Trovo che il Ppd, che soprattutto a livello nazionale (un po' meno in Ticino) sia troppo poco ancorato all'insegnamento sociale della Chiesa. Gli rimprovero in particolare di farsi eccessivamente influenzare dalle posizioni dell'Udc, di cedere troppo facilmente ai richiami della destra populista. Il che è sintomo di una mancanza di solidità culturale. Una solidità culturale venuta meno di pari passo con l'evoluzione sociale, la crescita dell'individualismo e la caduta delle ideologie.
Ritiene che il Ppd possa mantenersi ancora a lungo come partito di riferimento dell'Organizzazione cristiano sociale ticinese?

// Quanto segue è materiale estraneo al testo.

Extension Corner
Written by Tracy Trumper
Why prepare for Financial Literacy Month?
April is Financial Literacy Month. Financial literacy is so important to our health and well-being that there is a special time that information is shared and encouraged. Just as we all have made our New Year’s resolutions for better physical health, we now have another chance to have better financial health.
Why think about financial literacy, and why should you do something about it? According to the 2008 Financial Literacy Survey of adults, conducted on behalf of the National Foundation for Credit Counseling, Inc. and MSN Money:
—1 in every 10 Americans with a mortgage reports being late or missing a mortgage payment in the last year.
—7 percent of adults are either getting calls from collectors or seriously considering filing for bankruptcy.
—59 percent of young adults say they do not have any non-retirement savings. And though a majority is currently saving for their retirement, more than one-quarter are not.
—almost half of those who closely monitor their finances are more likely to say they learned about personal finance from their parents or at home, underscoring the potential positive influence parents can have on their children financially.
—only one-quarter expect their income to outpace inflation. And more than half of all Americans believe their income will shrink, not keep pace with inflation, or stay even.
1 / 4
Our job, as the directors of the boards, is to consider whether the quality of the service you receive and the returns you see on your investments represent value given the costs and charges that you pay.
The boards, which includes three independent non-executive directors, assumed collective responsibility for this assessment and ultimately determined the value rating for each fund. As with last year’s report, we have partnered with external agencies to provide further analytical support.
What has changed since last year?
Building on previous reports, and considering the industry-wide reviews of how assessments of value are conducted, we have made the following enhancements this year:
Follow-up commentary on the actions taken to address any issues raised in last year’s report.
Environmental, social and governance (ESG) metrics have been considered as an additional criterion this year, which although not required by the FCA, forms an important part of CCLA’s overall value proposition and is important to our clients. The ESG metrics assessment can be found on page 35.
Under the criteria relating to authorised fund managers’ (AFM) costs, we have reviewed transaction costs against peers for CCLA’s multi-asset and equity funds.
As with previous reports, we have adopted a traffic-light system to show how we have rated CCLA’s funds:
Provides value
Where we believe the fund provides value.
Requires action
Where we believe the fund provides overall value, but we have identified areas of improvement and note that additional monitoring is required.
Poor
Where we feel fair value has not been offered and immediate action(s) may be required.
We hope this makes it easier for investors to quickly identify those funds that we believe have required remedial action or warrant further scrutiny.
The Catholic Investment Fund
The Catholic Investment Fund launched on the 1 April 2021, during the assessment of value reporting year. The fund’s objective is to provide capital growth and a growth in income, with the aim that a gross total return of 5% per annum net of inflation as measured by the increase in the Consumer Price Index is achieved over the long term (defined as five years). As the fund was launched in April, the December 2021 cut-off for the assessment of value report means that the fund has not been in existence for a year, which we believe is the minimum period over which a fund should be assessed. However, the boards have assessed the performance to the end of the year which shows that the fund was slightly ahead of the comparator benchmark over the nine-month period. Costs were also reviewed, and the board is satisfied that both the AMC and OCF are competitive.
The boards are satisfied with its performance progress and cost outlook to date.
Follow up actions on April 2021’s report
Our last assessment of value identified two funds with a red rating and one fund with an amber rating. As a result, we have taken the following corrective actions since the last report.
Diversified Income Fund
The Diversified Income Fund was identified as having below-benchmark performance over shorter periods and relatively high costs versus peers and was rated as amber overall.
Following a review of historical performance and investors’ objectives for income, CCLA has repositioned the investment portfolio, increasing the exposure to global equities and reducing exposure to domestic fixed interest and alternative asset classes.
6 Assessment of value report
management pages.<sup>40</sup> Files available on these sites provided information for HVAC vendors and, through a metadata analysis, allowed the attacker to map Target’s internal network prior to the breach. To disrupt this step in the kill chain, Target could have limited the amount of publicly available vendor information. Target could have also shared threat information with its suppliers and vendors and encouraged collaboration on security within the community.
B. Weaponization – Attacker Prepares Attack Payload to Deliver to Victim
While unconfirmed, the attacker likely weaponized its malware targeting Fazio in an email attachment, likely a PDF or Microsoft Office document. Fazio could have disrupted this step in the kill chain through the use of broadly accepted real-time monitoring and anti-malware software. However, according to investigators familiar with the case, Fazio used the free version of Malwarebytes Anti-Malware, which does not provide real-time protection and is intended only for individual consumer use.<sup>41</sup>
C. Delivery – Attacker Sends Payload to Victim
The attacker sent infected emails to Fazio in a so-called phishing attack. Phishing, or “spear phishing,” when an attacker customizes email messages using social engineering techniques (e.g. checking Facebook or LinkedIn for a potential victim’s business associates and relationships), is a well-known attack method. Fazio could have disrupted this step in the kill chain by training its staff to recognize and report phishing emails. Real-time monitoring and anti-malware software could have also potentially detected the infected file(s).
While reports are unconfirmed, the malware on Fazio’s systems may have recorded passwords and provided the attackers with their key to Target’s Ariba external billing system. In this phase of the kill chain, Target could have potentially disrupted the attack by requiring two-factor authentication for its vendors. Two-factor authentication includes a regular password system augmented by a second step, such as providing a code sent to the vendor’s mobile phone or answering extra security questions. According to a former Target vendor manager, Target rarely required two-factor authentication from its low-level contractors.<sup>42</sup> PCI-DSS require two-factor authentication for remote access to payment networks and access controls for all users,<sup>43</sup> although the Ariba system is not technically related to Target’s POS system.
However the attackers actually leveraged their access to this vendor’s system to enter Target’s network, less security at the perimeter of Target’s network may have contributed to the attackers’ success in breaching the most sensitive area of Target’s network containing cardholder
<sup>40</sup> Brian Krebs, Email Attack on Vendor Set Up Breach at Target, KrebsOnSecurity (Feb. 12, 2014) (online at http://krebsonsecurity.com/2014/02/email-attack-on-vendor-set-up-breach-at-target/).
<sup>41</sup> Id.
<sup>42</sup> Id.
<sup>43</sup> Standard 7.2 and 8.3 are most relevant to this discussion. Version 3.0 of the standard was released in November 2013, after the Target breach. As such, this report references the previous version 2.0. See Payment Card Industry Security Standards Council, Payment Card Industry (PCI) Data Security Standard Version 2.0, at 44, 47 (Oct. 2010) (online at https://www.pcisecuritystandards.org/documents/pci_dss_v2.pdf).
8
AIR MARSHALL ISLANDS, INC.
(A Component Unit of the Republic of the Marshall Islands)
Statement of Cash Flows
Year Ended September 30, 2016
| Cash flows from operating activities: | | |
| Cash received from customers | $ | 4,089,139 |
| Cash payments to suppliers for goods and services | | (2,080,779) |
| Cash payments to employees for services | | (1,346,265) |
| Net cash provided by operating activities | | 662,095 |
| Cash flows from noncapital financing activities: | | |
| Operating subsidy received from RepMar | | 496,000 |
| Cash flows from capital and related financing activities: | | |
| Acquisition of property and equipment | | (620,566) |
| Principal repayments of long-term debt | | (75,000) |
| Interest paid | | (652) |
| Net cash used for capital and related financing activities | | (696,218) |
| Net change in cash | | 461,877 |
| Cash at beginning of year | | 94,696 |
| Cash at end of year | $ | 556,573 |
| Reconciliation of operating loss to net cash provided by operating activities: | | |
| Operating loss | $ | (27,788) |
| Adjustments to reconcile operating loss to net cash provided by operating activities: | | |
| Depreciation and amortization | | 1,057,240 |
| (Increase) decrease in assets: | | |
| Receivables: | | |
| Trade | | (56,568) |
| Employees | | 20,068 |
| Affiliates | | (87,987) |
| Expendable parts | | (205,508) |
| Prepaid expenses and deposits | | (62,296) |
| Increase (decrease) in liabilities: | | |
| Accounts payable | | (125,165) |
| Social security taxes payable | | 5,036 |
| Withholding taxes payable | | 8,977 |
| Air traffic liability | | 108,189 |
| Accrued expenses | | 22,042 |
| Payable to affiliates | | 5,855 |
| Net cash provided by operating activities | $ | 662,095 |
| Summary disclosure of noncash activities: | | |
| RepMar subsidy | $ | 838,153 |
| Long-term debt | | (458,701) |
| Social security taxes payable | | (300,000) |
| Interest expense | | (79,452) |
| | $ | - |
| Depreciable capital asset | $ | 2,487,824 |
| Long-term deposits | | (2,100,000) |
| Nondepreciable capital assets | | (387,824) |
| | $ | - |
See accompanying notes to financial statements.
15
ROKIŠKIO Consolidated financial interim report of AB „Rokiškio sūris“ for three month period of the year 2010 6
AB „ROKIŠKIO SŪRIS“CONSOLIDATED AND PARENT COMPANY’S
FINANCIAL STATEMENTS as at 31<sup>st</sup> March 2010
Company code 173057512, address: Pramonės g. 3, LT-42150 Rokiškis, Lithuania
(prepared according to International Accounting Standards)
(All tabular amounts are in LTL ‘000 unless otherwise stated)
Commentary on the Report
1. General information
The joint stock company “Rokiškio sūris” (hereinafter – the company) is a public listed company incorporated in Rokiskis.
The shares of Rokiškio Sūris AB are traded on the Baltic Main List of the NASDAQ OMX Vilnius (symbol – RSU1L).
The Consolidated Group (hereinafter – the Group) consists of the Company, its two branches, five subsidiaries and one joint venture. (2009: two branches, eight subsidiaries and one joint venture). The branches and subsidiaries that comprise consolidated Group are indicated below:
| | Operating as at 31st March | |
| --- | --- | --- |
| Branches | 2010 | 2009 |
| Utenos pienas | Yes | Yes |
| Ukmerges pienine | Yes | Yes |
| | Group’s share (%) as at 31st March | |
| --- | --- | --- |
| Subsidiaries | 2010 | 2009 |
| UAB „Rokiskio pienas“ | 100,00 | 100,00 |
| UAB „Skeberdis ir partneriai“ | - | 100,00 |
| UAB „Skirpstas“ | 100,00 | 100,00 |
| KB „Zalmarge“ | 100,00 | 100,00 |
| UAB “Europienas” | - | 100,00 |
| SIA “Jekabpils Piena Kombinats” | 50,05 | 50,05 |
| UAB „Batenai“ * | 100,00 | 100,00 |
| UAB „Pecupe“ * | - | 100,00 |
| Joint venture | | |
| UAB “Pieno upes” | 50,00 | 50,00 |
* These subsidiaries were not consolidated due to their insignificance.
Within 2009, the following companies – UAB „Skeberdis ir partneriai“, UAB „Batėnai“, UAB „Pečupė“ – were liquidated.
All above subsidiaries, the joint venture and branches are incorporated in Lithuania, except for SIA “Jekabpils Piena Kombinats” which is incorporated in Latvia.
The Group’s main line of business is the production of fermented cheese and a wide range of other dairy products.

Solo finché si ritiene di poter avere un minimo d'influenza. Se un giorno dovessimo sentirci emarginati, s'imporrebbe una riflessione. All'interno del sindacato viene immancabilmente a galla la questione a sapere come e con chi avere legami a livello politico. Non è un segreto che nella nostra storia ci siamo più volte interrogati sull'opportunità di dare vita ad una forza più di matrice cristiano-sociale in senso stretto. Siamo sempre giunti alla conclusione che non fosse il caso, ma l'evoluzione futura potrebbe anche portare in quella direzione. La questione verrebbe sicuramente ridiscussa se per esempio il Ppd dovesse compiere un netto spostamento a destra, magari sulla spinta di un passaggio ad un sistema elettorale maggioritario. Noi siamo infatti chiamati a difendere la nostra identità e la capacità di portare sul piano politico i problemi che rileviamo nella nostra attività quotidiana. Dobbiamo dunque sempre scegliere il canale che meglio risponde ai nostri principi e ai nostri valori e che consente anche un minimo di efficacia.